■ **Assignment**: Could you repeat every one of the records below with "pie" switched to "circle" wherever it appears, keeping everything else unchanged and leaving the pictures out?
= Beginning of Section =
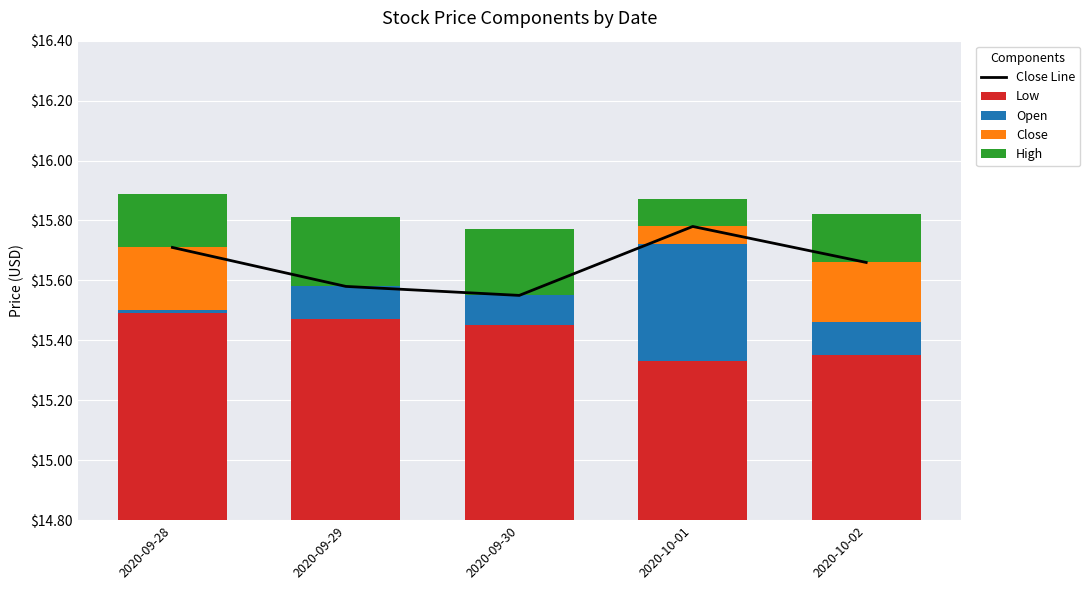

True or false: Close Line has a value of 15.7 at 2020-10-02.

True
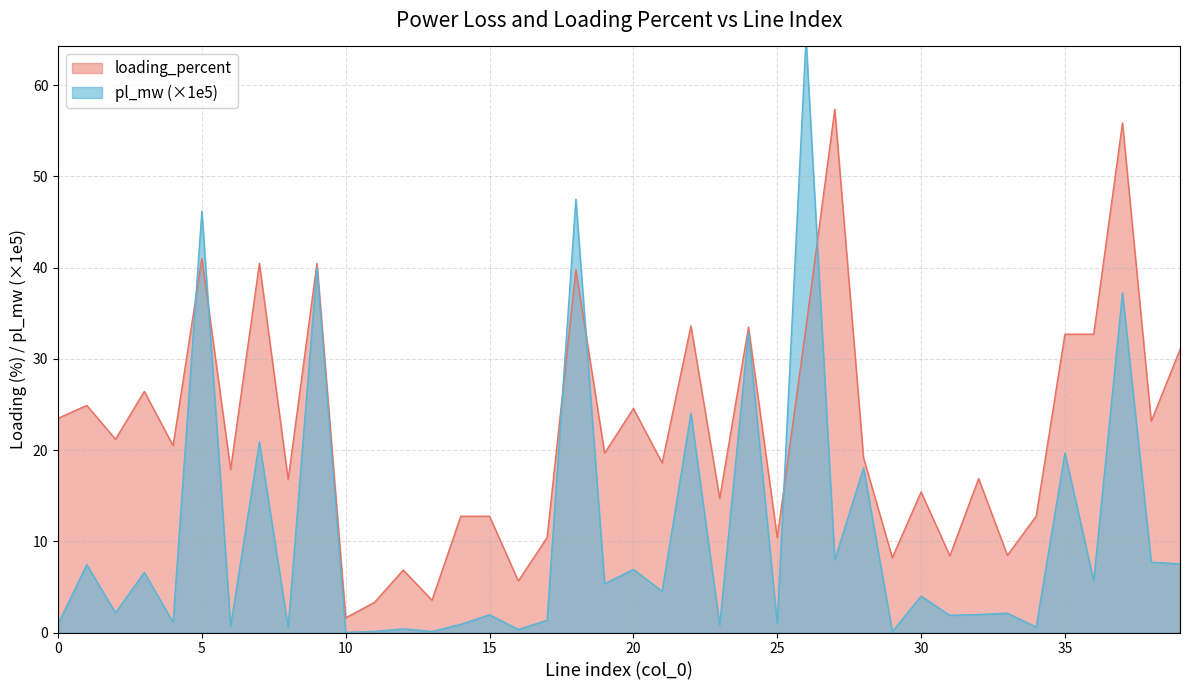

Reading left to right, what are all the values shown in this chart?

pl_mw: 0=0.9	1=7.4	2=2.2	3=6.6	4=1.1	5=46.2	6=0.7	7=20.9	8=0.5	9=40.1	10=0.0	11=0.1	12=0.4	13=0.1	14=0.9	15=1.9	16=0.3	17=1.3	18=47.5	19=5.3	20=6.9	21=4.5	22=24.0	23=0.8	24=33.0	25=1.0	26=65.2	27=8.0	28=18.1	29=0.1	30=4.0	31=1.9	32=2.0	33=2.1	34=0.6	35=19.7	36=5.7	37=37.2	38=7.7	39=7.5
loading_percent: 0=23.5	1=24.9	2=21.2	3=26.4	4=20.5	5=41.0	6=17.9	7=40.5	8=16.8	9=40.5	10=1.6	11=3.3	12=6.8	13=3.5	14=12.7	15=12.7	16=5.7	17=10.4	18=39.8	19=19.7	20=24.6	21=18.6	22=33.6	23=14.7	24=33.5	25=10.4	26=33.5	27=57.4	28=19.1	29=8.2	30=15.4	31=8.4	32=16.9	33=8.5	34=12.7	35=32.7	36=32.7	37=55.9	38=23.2	39=31.0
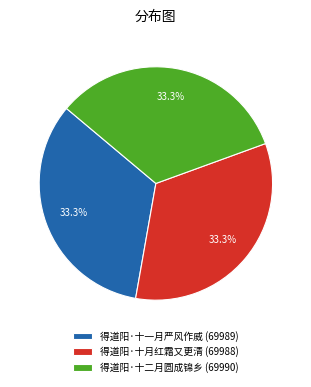

Is there any slice that represents more than half of the pie?

No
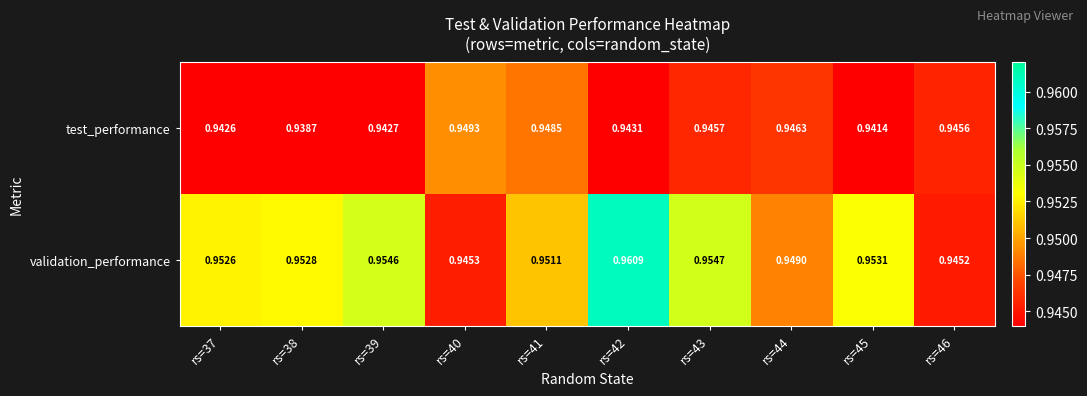

Rank the series by their average value, from highest to lowest.

validation_performance, test_performance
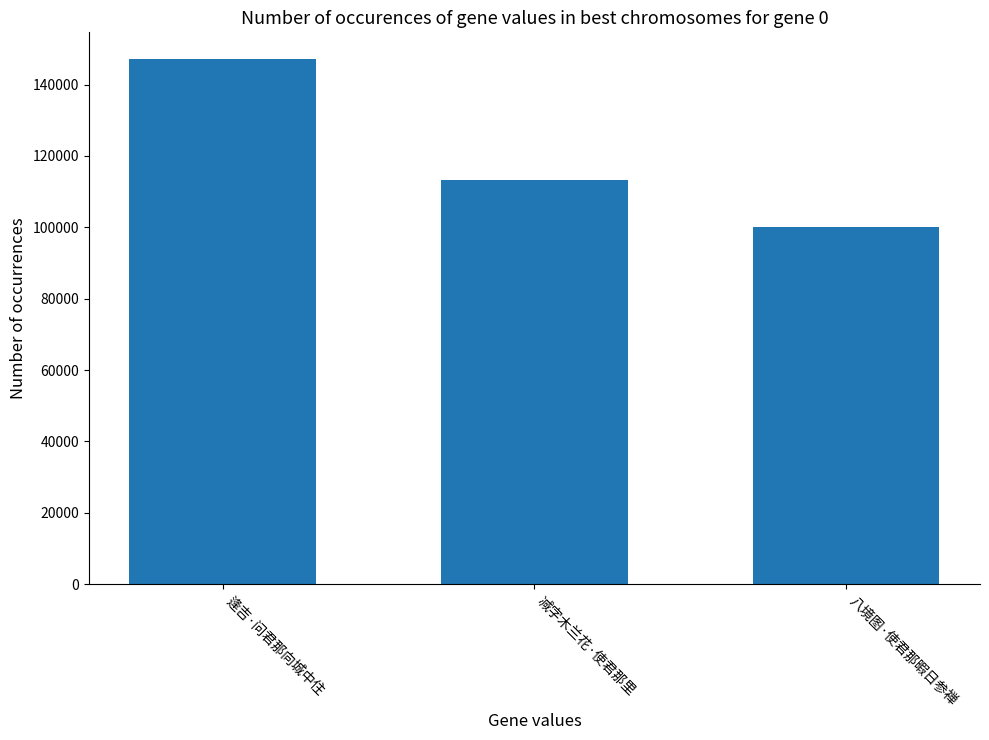

The value at 减字木兰花·使君那里 is 187917. True or false?

False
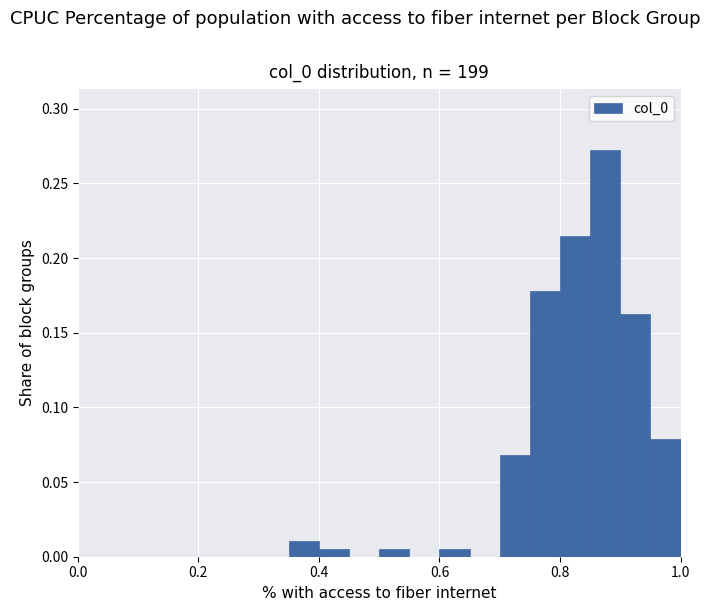

Around what value on the x-axis is the tallest bar? Give the approximate position of its centre, as read against the axis.

0.88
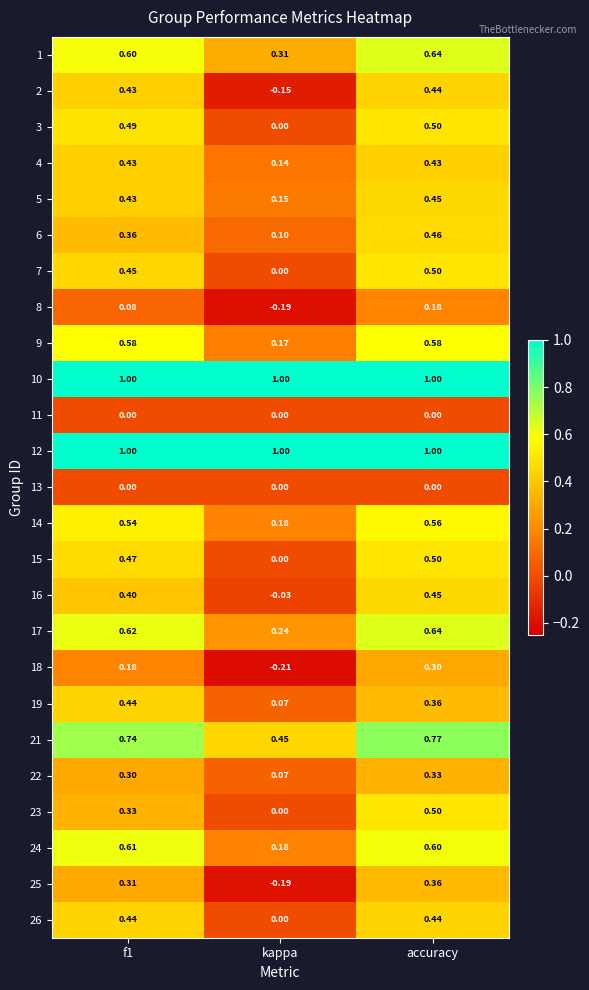

What is the total value across all series at f1?

11.2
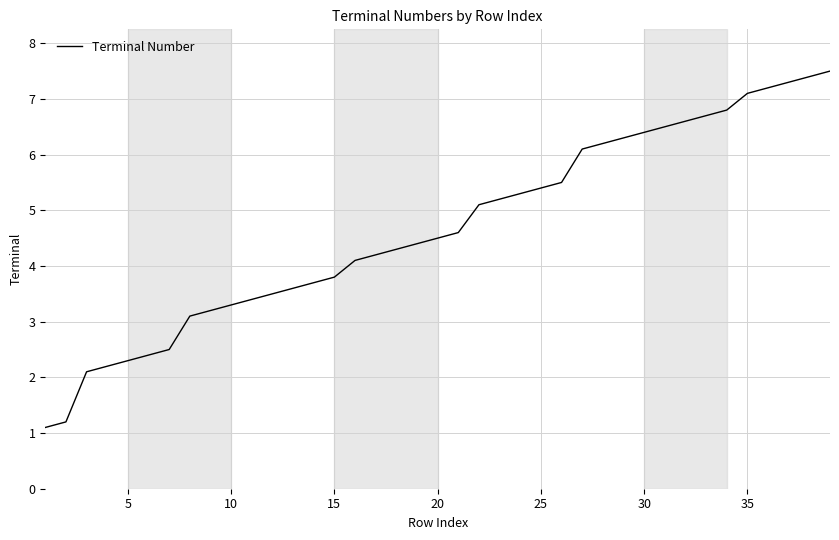

What is the smallest value displayed?

1.1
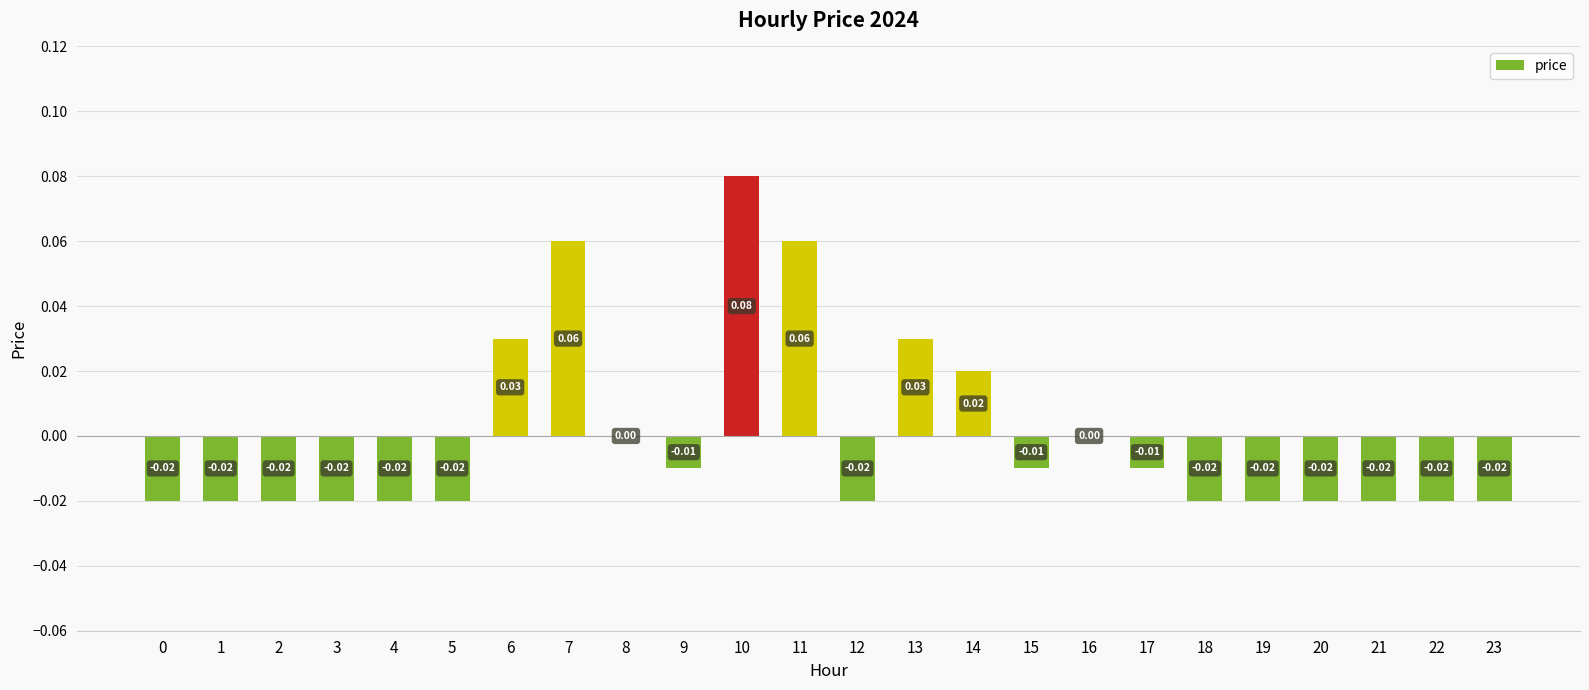

Which has a higher value, 16 or 12?

16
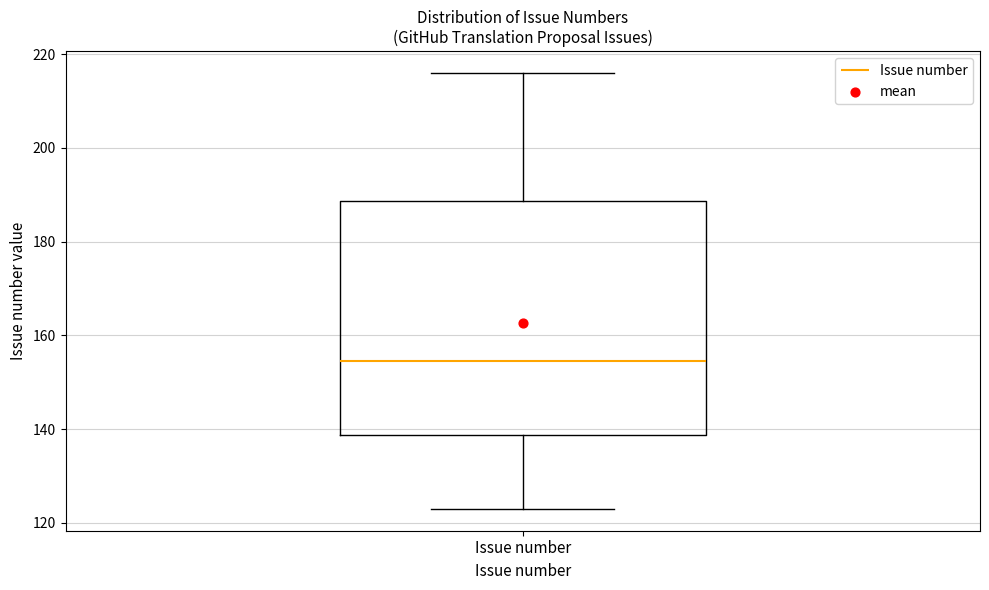

Transcribe this box plot: give where the median line is, the range the box spans, and where the two whiskers end, as read against the y-axis. The values are not printed on the chart, so give them approximately, as read against the axis.

median 154, box 138 to 188, whiskers 124 to 216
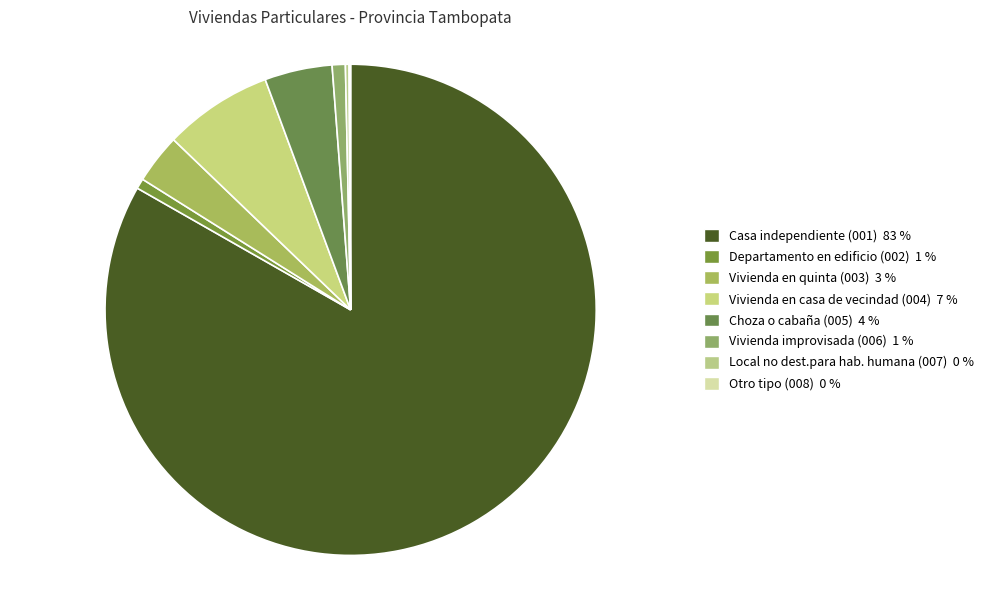

Is Departamento en edificio (002) the majority of the pie?

No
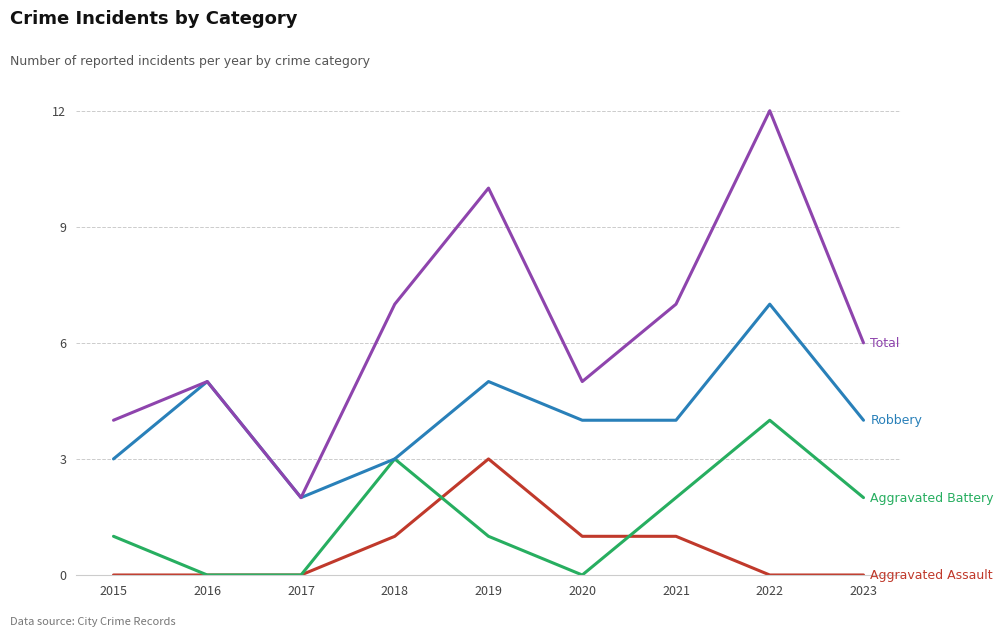

Which label corresponds to the largest value in the chart?

2022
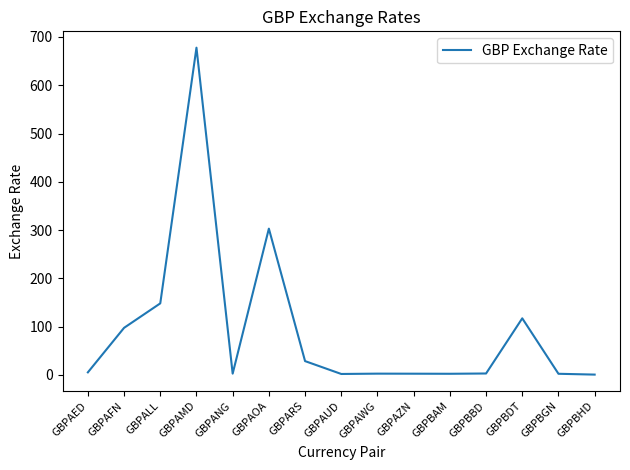

True or false: the data shows 117.1 at GBPBDT.

True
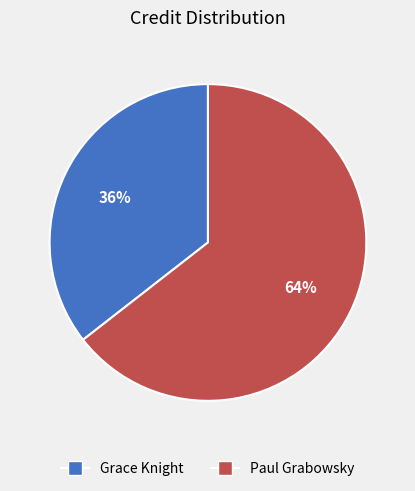

How many slices are in this pie chart?

2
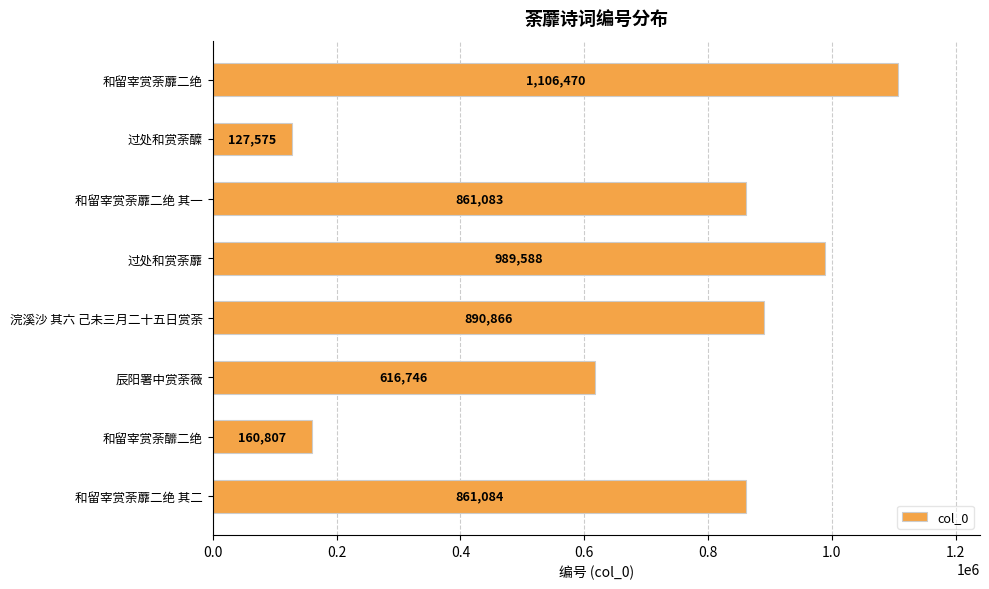

Rank the categories by value from highest to lowest.

和留宰赏荼蘼二绝, 过处和赏荼蘼, 浣溪沙 其六 己未三月二十五日赏荼, 和留宰赏荼蘼二绝 其二, 和留宰赏荼蘼二绝 其一, 辰阳署中赏荼薇, 和留宰赏荼釄二绝, 过处和赏荼醾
= End of Section =
■ **Output for this task**:
True or false: Close Line has a value of 15.7 at 2020-10-02.

True

Reading left to right, what are all the values shown in this chart?

pl_mw: 0=0.9	1=7.4	2=2.2	3=6.6	4=1.1	5=46.2	6=0.7	7=20.9	8=0.5	9=40.1	10=0.0	11=0.1	12=0.4	13=0.1	14=0.9	15=1.9	16=0.3	17=1.3	18=47.5	19=5.3	20=6.9	21=4.5	22=24.0	23=0.8	24=33.0	25=1.0	26=65.2	27=8.0	28=18.1	29=0.1	30=4.0	31=1.9	32=2.0	33=2.1	34=0.6	35=19.7	36=5.7	37=37.2	38=7.7	39=7.5
loading_percent: 0=23.5	1=24.9	2=21.2	3=26.4	4=20.5	5=41.0	6=17.9	7=40.5	8=16.8	9=40.5	10=1.6	11=3.3	12=6.8	13=3.5	14=12.7	15=12.7	16=5.7	17=10.4	18=39.8	19=19.7	20=24.6	21=18.6	22=33.6	23=14.7	24=33.5	25=10.4	26=33.5	27=57.4	28=19.1	29=8.2	30=15.4	31=8.4	32=16.9	33=8.5	34=12.7	35=32.7	36=32.7	37=55.9	38=23.2	39=31.0

Is there any slice that represents more than half of the circle?

No

Rank the series by their average value, from highest to lowest.

validation_performance, test_performance

The value at 减字木兰花·使君那里 is 187917. True or false?

False

Around what value on the x-axis is the tallest bar? Give the approximate position of its centre, as read against the axis.

0.88

What is the total value across all series at f1?

11.2

What is the smallest value displayed?

1.1

Which has a higher value, 16 or 12?

16

Transcribe this box plot: give where the median line is, the range the box spans, and where the two whiskers end, as read against the y-axis. The values are not printed on the chart, so give them approximately, as read against the axis.

median 154, box 138 to 188, whiskers 124 to 216

Is Departamento en edificio (002) the majority of the circle?

No

Which label corresponds to the largest value in the chart?

2022

True or false: the data shows 117.1 at GBPBDT.

True

How many slices are in this circle chart?

2

Rank the categories by value from highest to lowest.

和留宰赏荼蘼二绝, 过处和赏荼蘼, 浣溪沙 其六 己未三月二十五日赏荼, 和留宰赏荼蘼二绝 其二, 和留宰赏荼蘼二绝 其一, 辰阳署中赏荼薇, 和留宰赏荼釄二绝, 过处和赏荼醾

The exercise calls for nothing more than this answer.